- [任务要求]
请列出下方关于 Composer 禁用扩展的文章中出现的全部 Composer 包名(即“作者名/包名”形式),重复出现的只列一次。

- [参考文章]
最有效禁用扩展的方式是手动删除 vendor/作者名/扩展名 目录并执行 composer dump-autoload;插件则需通过 COMPOSER_DISABLE_PLUGINS=1 临时禁用。
composer禁用某个扩展:直接删掉 vendor 里的对应目录最有效
Composer 本身没有“禁用扩展”的开关,composer install 或 composer update 后,所有依赖都会被加载进 vendor。所谓“禁用”,本质是不让某扩展的代码被自动加载或执行。
常见错误现象:改了 composer.json 但 vendor 里还留着旧扩展,autoload 还在加载它,甚至类名冲突报 Class not found 或 Cannot redeclare class。
- 最干净的做法:手动删掉
vendor/作者名/扩展名目录(比如vendor/myclabs/deep-copy) - 顺手清空 Composer 的 autoloader 缓存:
composer dump-autoload - 如果该扩展被其他包硬依赖(
require而非require-dev),删完后运行composer install会立刻报错 —— 这说明它不是可选的,得从源头移除依赖
临时停用插件:靠 COMPOSER_DISABLE_PLUGINS 环境变量
Composer 插件(如 hirak/prestissimo、phpstan/extension-installer)会在命令执行前自动激活。想临时绕过它们,不用改配置、也不用卸载。
使用场景:调试插件冲突、CI 环境规避网络插件、本地验证是否是插件导致的 composer install 卡住。
- Linux/macOS:
COMPOSER_DISABLE_PLUGINS=1 composer install - Windows(cmd):
set COMPOSER_DISABLE_PLUGINS=1 && composer install - Windows(PowerShell):
$env:COMPOSER_DISABLE_PLUGINS="1"; composer install - 注意:这个变量只影响当前命令,不影响已安装的扩展代码逻辑(比如运行时 require 的类)
为什么不能只注释 composer.json 里的 require?
注释掉某行 "monolog/monolog": "^2.0" 后不运行 composer update,vendor 里依然存在该包 —— Composer 不会主动清理未声明的依赖。
后果很直接:类还在自动加载路径里,class_exists('Monolog\Logger') 仍返回 true,甚至可能被其他包意外调用。
- 注释 +
composer update才能真正移除,但这是“卸载”,不是“禁用” - 如果只是想跳过 autoload,可以手动删
vendor/composer/autoload_psr4.php里对应条目(不推荐,下次dump-autoload就恢复) -
require-dev里的扩展,在生产环境用composer install --no-dev可天然跳过,这才是设计好的“条件启用”方式
插件 vs 扩展:别混淆这两个概念
很多人搜“禁用扩展”实际想停的是插件,但 Composer 里二者机制完全不同:
-
扩展(package):普通 PHP 包,比如
guzzlehttp/guzzle,禁用 = 不让它出现在vendor或不被 autoload 加载 -
插件(plugin):实现了
Composer\Plugin\PluginInterface的包,比如composer/installers,它会劫持install/update流程 —— 这才是COMPOSER_DISABLE_PLUGINS管的范围 - 一个包可以既是扩展又是插件(如
phpstan/extension-installer),此时禁用插件行为 ≠ 卸载扩展本身
容易被忽略的是:有些插件会在 post-autoload-dump 钩子里写文件、改配置,哪怕你设了 COMPOSER_DISABLE_PLUGINS,只要钩子没被禁用(它属于脚本,不是插件生命周期),仍可能生效。真要彻底隔离,得结合 --no-scripts。

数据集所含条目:
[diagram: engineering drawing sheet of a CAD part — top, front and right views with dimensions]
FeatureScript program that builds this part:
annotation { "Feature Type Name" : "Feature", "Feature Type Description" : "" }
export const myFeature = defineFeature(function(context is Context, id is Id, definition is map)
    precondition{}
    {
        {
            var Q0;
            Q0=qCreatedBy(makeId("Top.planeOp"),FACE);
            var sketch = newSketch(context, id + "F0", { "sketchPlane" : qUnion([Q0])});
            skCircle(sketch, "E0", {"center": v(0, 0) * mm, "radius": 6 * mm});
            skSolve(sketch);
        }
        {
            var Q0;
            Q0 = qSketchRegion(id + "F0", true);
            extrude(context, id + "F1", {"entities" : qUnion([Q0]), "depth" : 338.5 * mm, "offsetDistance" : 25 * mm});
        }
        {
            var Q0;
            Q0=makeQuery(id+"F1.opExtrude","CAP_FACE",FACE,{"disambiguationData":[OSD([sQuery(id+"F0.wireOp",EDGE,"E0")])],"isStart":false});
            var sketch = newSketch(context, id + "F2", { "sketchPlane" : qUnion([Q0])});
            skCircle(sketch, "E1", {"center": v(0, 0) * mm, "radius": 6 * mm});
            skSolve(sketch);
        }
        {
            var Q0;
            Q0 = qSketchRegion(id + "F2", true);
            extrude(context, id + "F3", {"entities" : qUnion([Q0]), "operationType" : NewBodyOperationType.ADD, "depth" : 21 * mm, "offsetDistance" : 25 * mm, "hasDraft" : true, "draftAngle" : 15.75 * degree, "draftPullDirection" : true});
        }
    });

- [答案栏]
myclabs/deep-copy
hirak/prestissimo
phpstan/extension-installer
monolog/monolog
guzzlehttp/guzzle
composer/installers